AGREEMENT AND PLAN OF REORGANIZATION AMONG
CALIFORNIA INVESTMENT TRUST, A MASSACHUSETTS BUSINESS TRUST,
CALIFORNIA INVESTMENT TRUST II,
A MASSACHUSETTS BUSINESS TRUST, AND CALIFORNIA INVESTMENT TRUST, A
A DELAWARE STATUTORY TRUST
This Agreement and Plan of Reorganization (this "Agreement") is made as of
this 22nd day of December, 2006 by and among California Investment Trust ("CIT")
and California Investment Trust II ("CIT II"), each a Massachusetts business
trust (each a "MA-Trust" and collectively, the "MA-Trusts"), and California
Investment Trust, a Delaware statutory trust (the "DE-Trust") (the MA-Trusts and
the DE-Trust are hereinafter collectively referred to as the "parties").

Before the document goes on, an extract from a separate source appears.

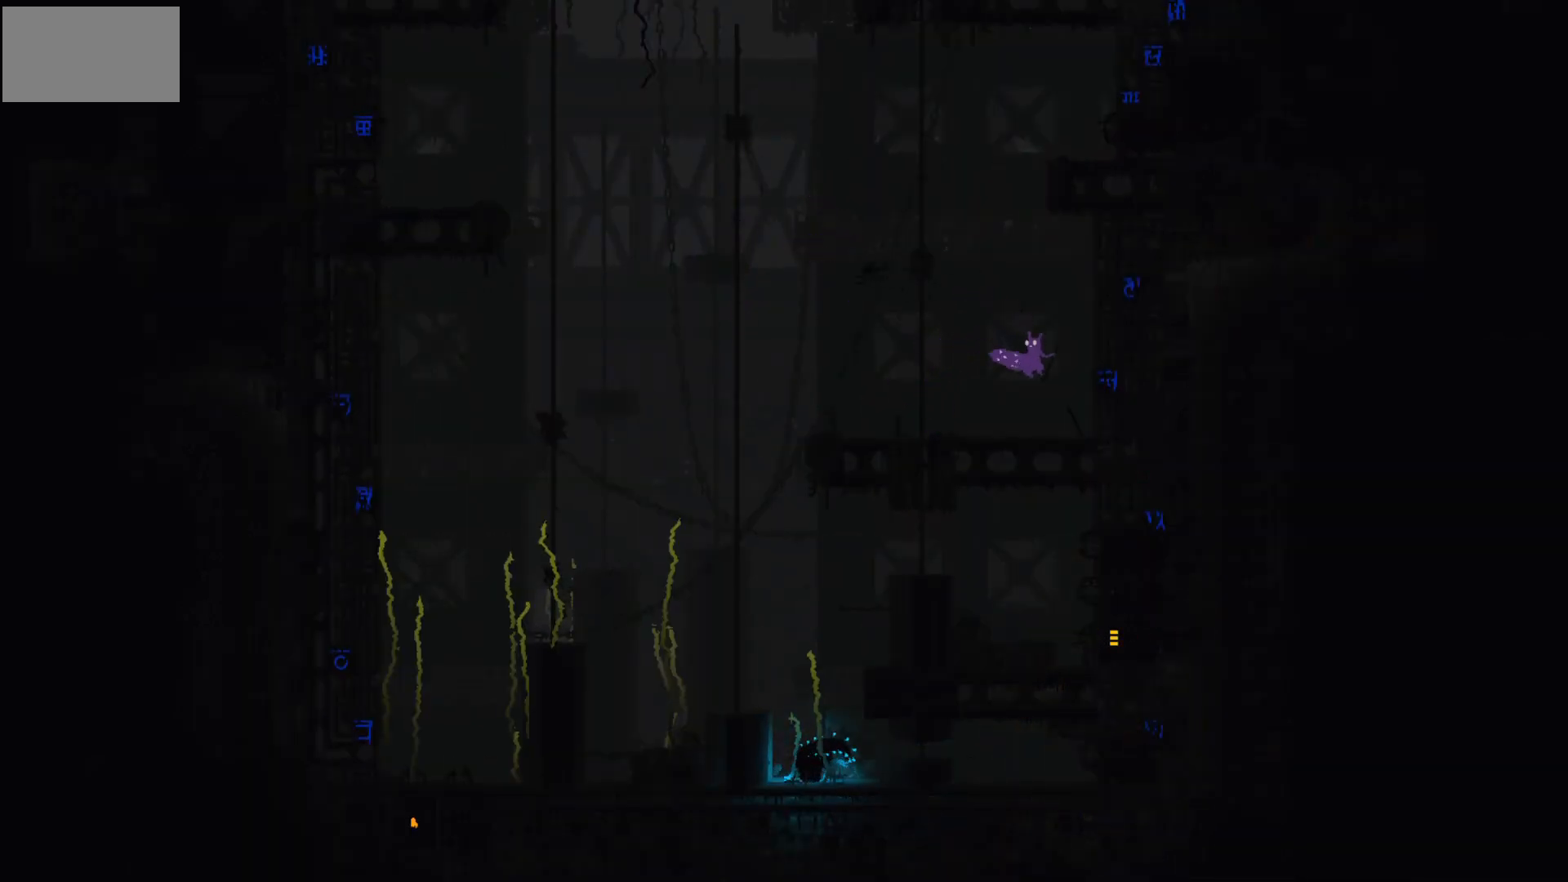
{"keys": ["left"], "mouse_move": "left", "events": [[100, "right", "up"], [133, "g", "down"], [133, "left", "down"], [200, "g", "up"]]}
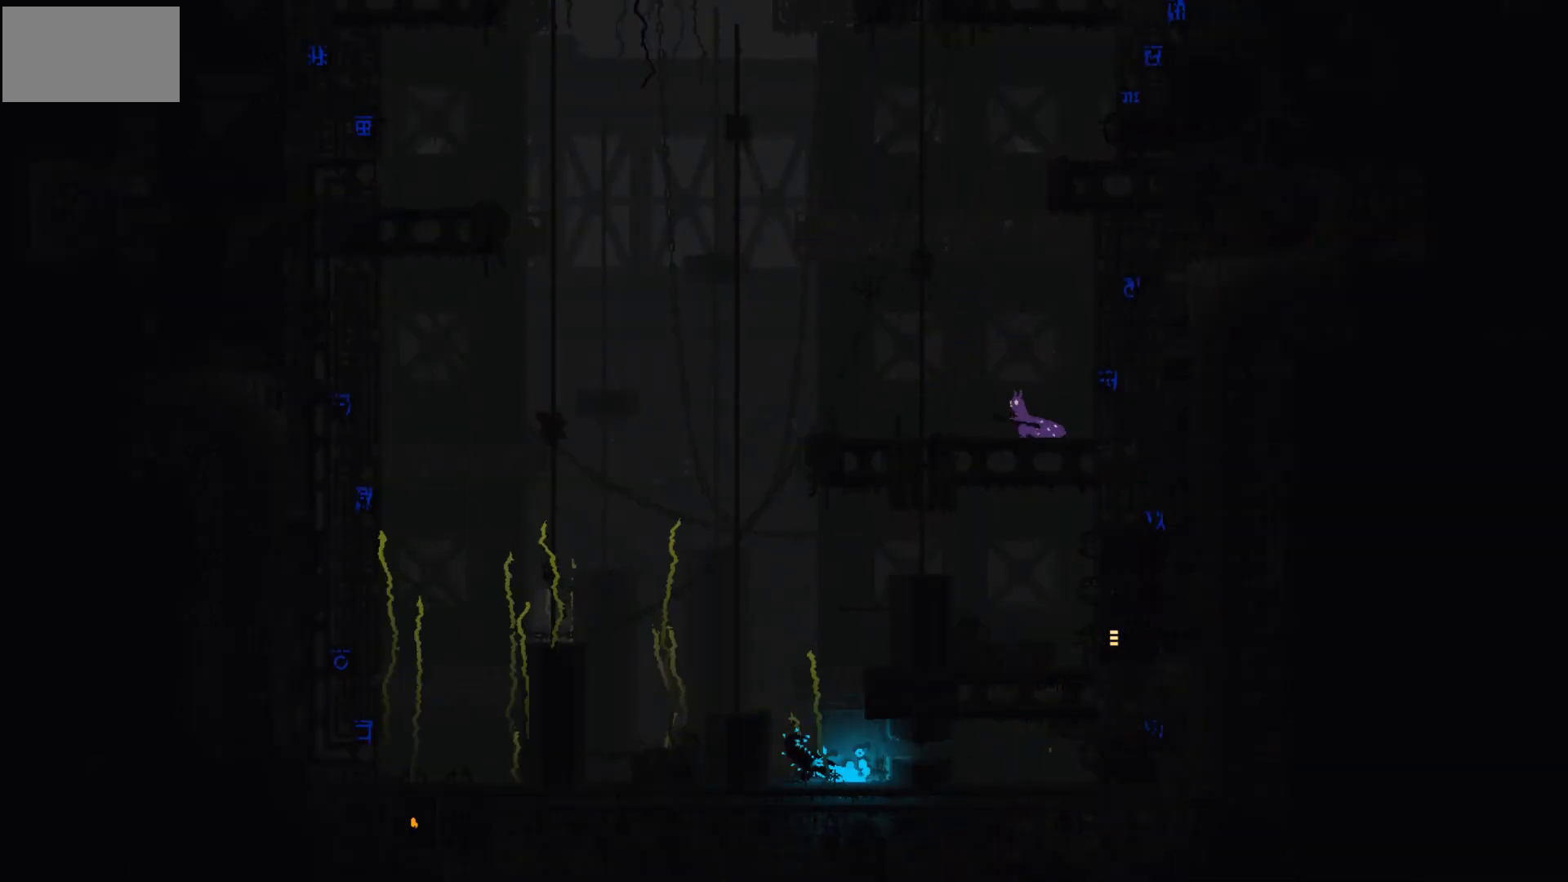
{"keys": [], "mouse_move": "still", "events": [[234, "left", "up"]]}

In consideration of the mutual promises contained herein, and intending to
be legally bound, the parties hereto agree as follows:
1. Plan of Reorganization.
(a) Upon satisfaction or wavier of the conditions precedent described in
Section 3 hereof, each MA-Trust, on behalf of itself and each of its respective
separately designated series, as listed on Exhibit A hereto (collectively, the
"MA-Funds"), will convey, transfer and deliver to the DE-Trust, on behalf of
each of its separately designated series (collectively, the "DE-Funds") (each of
which corresponds to the MA-Fund with the same name, as set forth in Exhibit A),
at the closing provided for in Section 2 (hereinafter referred to as the
"Closing"), all of each MA-Trust's then-existing assets, including the assets of
each MA-Fund (the "Assets"). In consideration thereof, the DE-Trust, on behalf
of each DE-Fund, agrees at the Closing (i) to assume and pay when due all
obligations and liabilities of the corresponding MA-Fund (including such
MA-Fund's pro rata portion of any obligation and liability of the corresponding
MA-Trust), existing on or after the Effective Date of the Reorganization (as
defined in Section 2 hereof), whether absolute, accrued, contingent or
otherwise, including all fees and expenses in connection with this Agreement,
which fees and expenses shall, in turn, include, without limitation, costs of
legal advice, accounting, printing, mailing, proxy solicitation and transfer
taxes, if any (collectively, the "Liabilities"), such Liabilities to become the
obligations and liabilities of the corresponding DE-Fund; and (ii) to deliver to
the corresponding MA-Trust, on behalf of each MA-Fund, in accordance with
paragraph (b) of this Section 1, full and fractional shares of each class of
shares of beneficial interest, without par value, of the corresponding DE-Fund,
equal in number to the number of full and fractional shares of the corresponding
class of shares of beneficial interest, no par value, of that MA-Fund
outstanding at the close of business on the business day immediately preceding
the Effective Date of the Reorganization. The reorganizations contemplated
hereby are each intended to qualify as a reorganization within the meaning of
Section 368 of the Internal Revenue Code of 1986, as amended (the "Code"). The
MA-Trusts, on behalf of each MA-Fund, shall distribute to the MA-Funds'
shareholders the shares of the corresponding DE-Funds in accordance with this
Agreement and the resolutions of the Board of Trustees of each MA-Trust (each
individually and together, the "Board of Trustees") authorizing the transactions
contemplated by this Agreement.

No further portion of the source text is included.